Stored records:
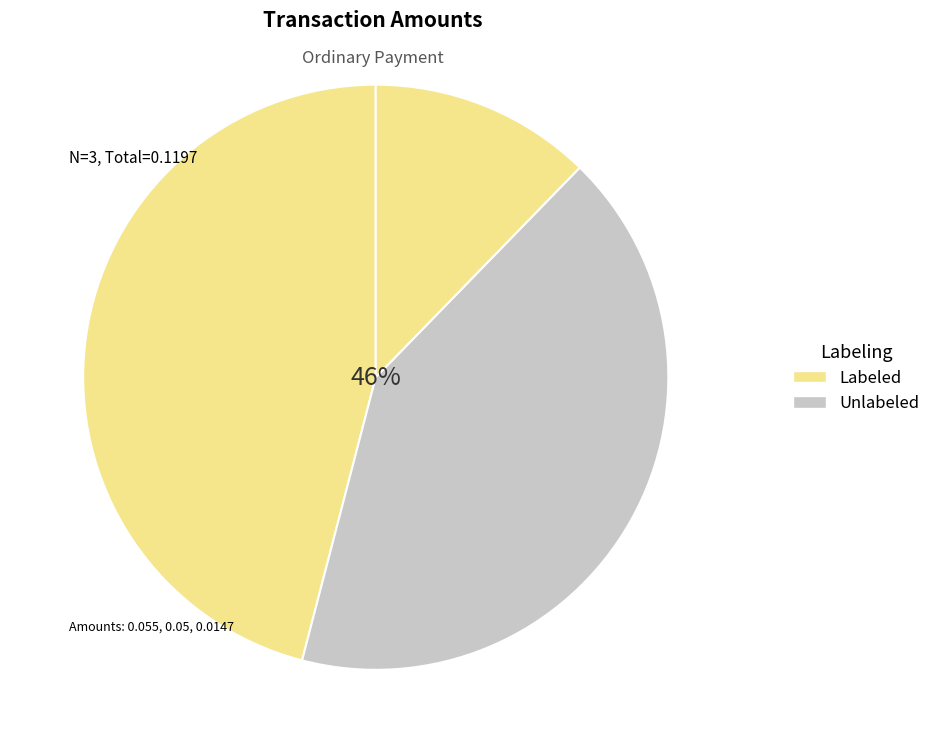

True or false: 900321 accounts for 3% of the total.

False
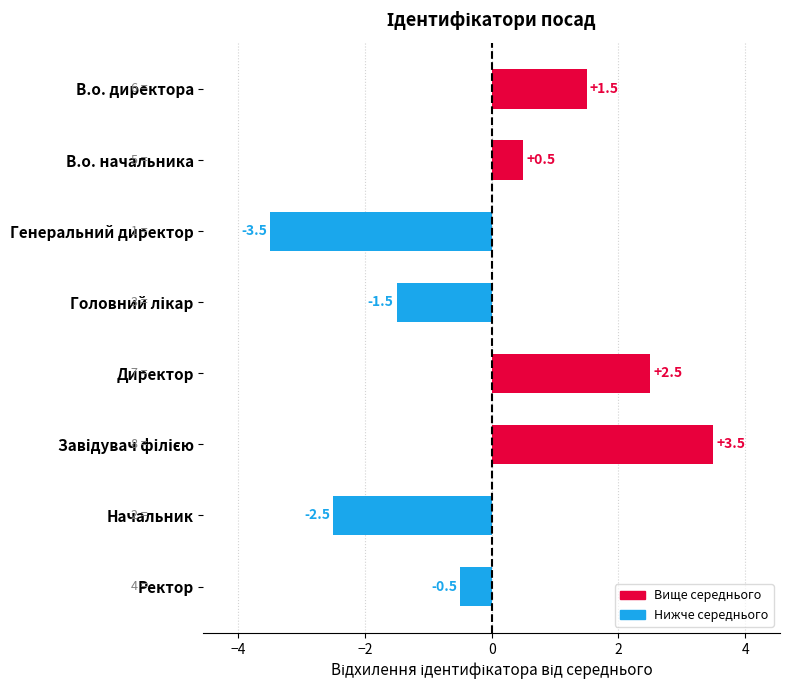

What value does the data have at В.о. директора?

1.5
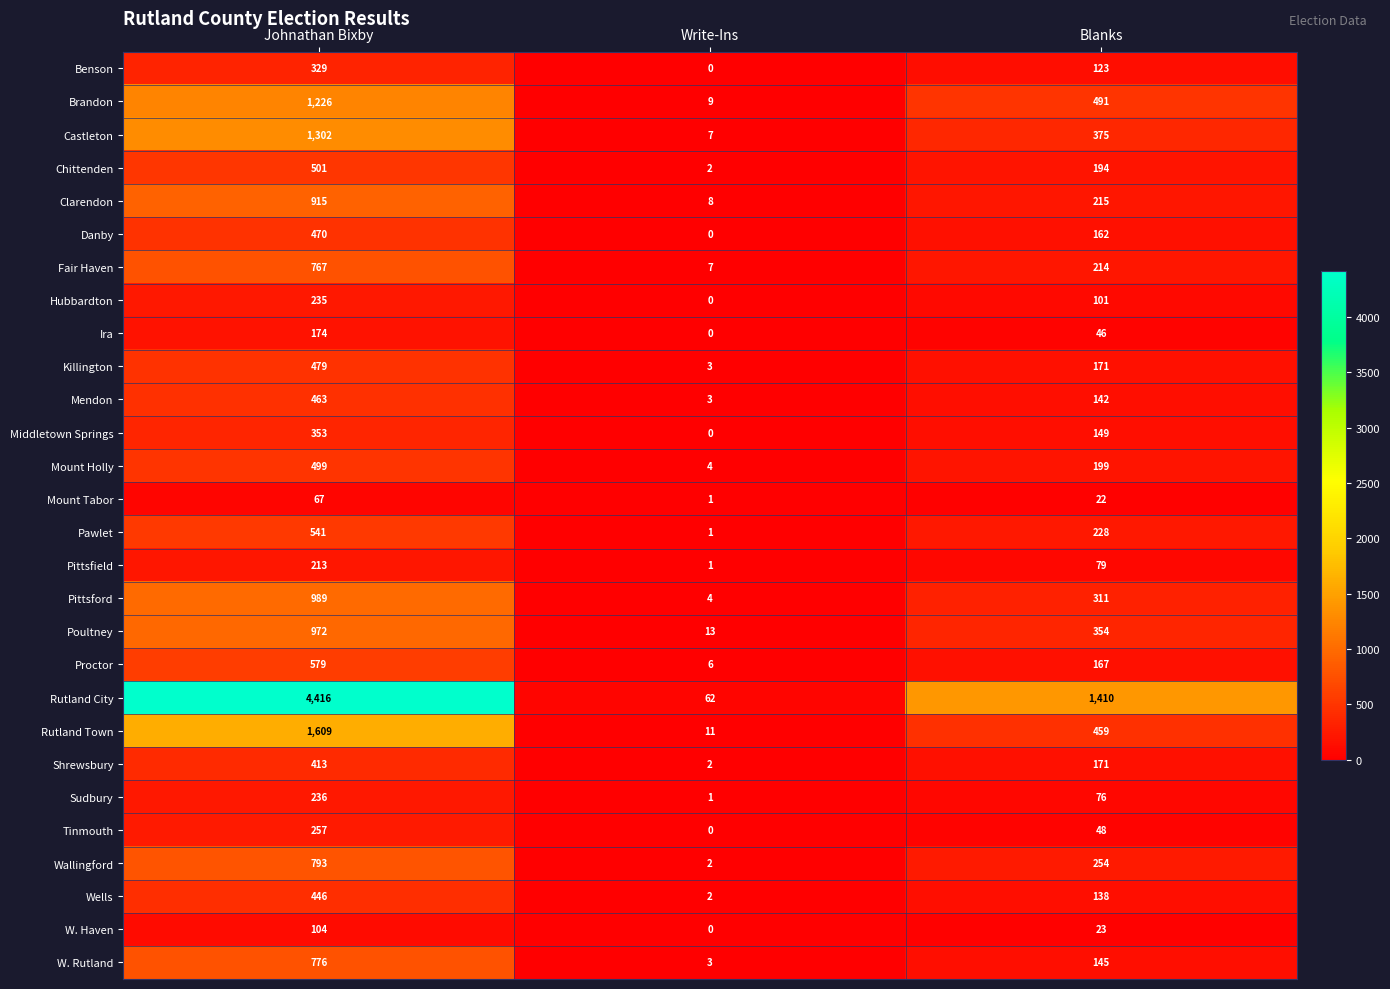

Is it true that Killington equals 3 at Write-Ins?

True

■ Task details ■
Present the material above as a Markdown table with the columns Row and Line, numbering each non-blank line. Leave the pictures out.

■ Response to this exercise ■
| Row | Line |
|---|---|
| 1 | True or false: 900321 accounts for 3% of the total. |
| 2 | False |
| 3 | What value does the data have at В.о. директора? |
| 4 | 1.5 |
| 5 | Is it true that Killington equals 3 at Write-Ins? |
| 6 | True |